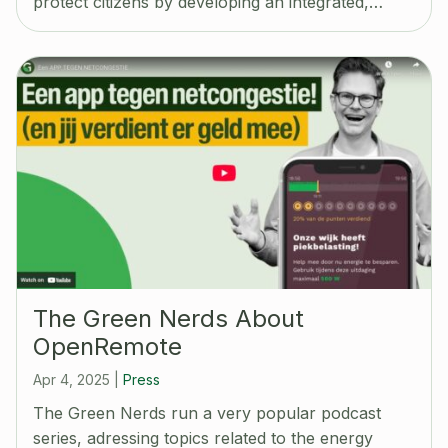
protect citizens by developing an integrated,…
The Green Nerds About
OpenRemote
Apr 4, 2025
|
Press
The Green Nerds run a very popular podcast
series, adressing topics related to the energy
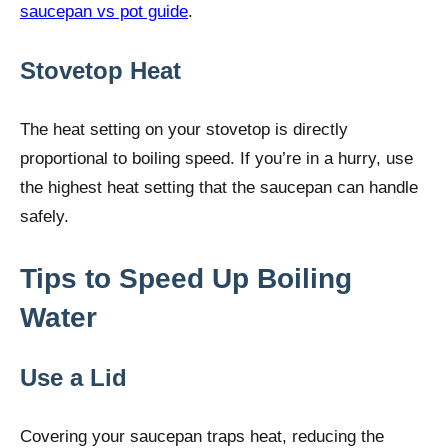
saucepan vs pot guide
.
Stovetop Heat
The heat setting on your stovetop is directly
proportional to boiling speed. If you’re in a hurry, use
the highest heat setting that the saucepan can handle
safely.
Tips to Speed Up Boiling
Water
Use a Lid
Covering your saucepan traps heat, reducing the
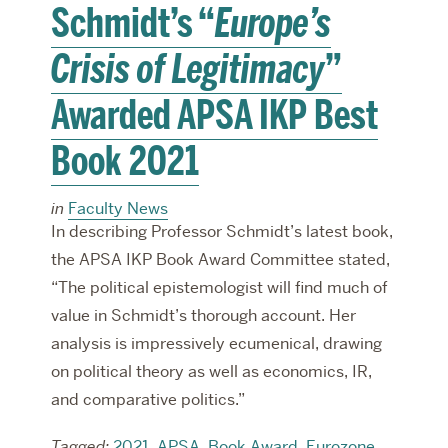
Schmidt’s “
Europe’s
Crisis of Legitimacy
”
Awarded APSA IKP Best
Book 2021
in
Faculty News
In describing Professor Schmidt’s latest book,
the APSA IKP Book Award Committee stated,
“The political epistemologist will find much of
value in Schmidt’s thorough account. Her
analysis is impressively ecumenical, drawing
on political theory as well as economics, IR,
and comparative politics.”
Tagged:
2021
,
APSA
,
Book Award
,
Eurozone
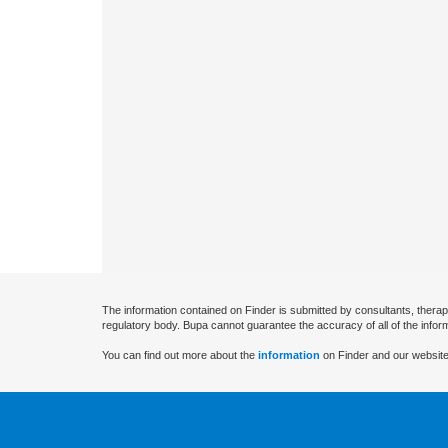
The information contained on Finder is submitted by consultants, therap
regulatory body. Bupa cannot guarantee the accuracy of all of the infor
You can find out more about the
information
on Finder and our website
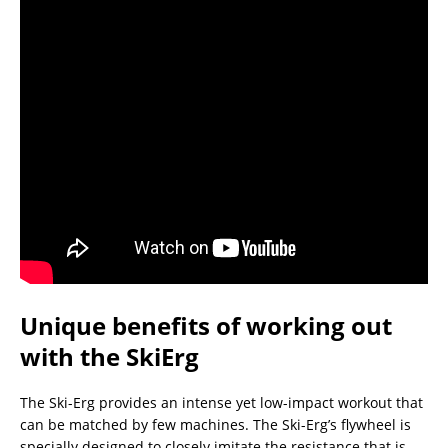
Unique benefits of working out
with the SkiErg
The Ski-Erg provides an intense yet low-impact workout that
can be matched by few machines. The Ski-Erg’s flywheel is
specially designed to closely imitate the resistance that is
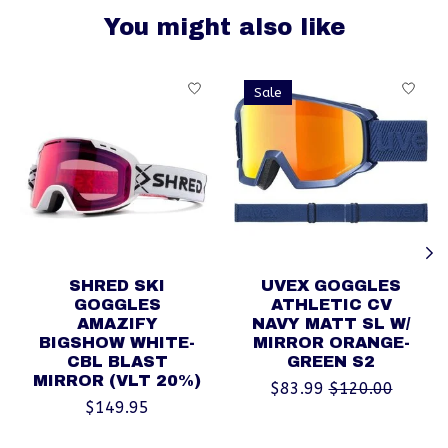
You might also like
Product carousel items
Sale
SHRED SKI
UVEX GOGGLES
GOGGLES
ATHLETIC CV
AMAZIFY
NAVY MATT SL W/
BIGSHOW WHITE-
MIRROR ORANGE-
CBL BLAST
GREEN S2
MIRROR (VLT 20%)
$83.99
$120.00
$149.95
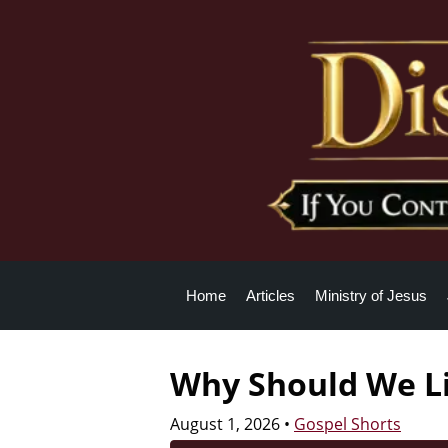
Home
Articles
Ministry of Jesus
Why Should We Li
August 1, 2026
•
Gospel Shorts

##############################

What you are asked to do.
Copy the text of all the entries above exactly, line for line, and leave the pictures out of your answer.

Solution to this exercise.
protect citizens by developing an integrated,…
The Green Nerds About
OpenRemote
Apr 4, 2025
|
Press
The Green Nerds run a very popular podcast
series, adressing topics related to the energy
saucepan vs pot guide
.
Stovetop Heat
The heat setting on your stovetop is directly
proportional to boiling speed. If you’re in a hurry, use
the highest heat setting that the saucepan can handle
safely.
Tips to Speed Up Boiling
Water
Use a Lid
Covering your saucepan traps heat, reducing the
Schmidt’s “
Europe’s
Crisis of Legitimacy
”
Awarded APSA IKP Best
Book 2021
in
Faculty News
In describing Professor Schmidt’s latest book,
the APSA IKP Book Award Committee stated,
“The political epistemologist will find much of
value in Schmidt’s thorough account. Her
analysis is impressively ecumenical, drawing
on political theory as well as economics, IR,
and comparative politics.”
Tagged:
2021
,
APSA
,
Book Award
,
Eurozone
The information contained on Finder is submitted by consultants, therap
regulatory body. Bupa cannot guarantee the accuracy of all of the infor
You can find out more about the
information
on Finder and our website
Unique benefits of working out
with the SkiErg
The Ski-Erg provides an intense yet low-impact workout that
can be matched by few machines. The Ski-Erg’s flywheel is
specially designed to closely imitate the resistance that is
You might also like
Product carousel items
Sale
SHRED SKI
UVEX GOGGLES
GOGGLES
ATHLETIC CV
AMAZIFY
NAVY MATT SL W/
BIGSHOW WHITE-
MIRROR ORANGE-
CBL BLAST
GREEN S2
MIRROR (VLT 20%)
$83.99
$120.00
$149.95
Home
Articles
Ministry of Jesus
Why Should We Li
August 1, 2026
•
Gospel Shorts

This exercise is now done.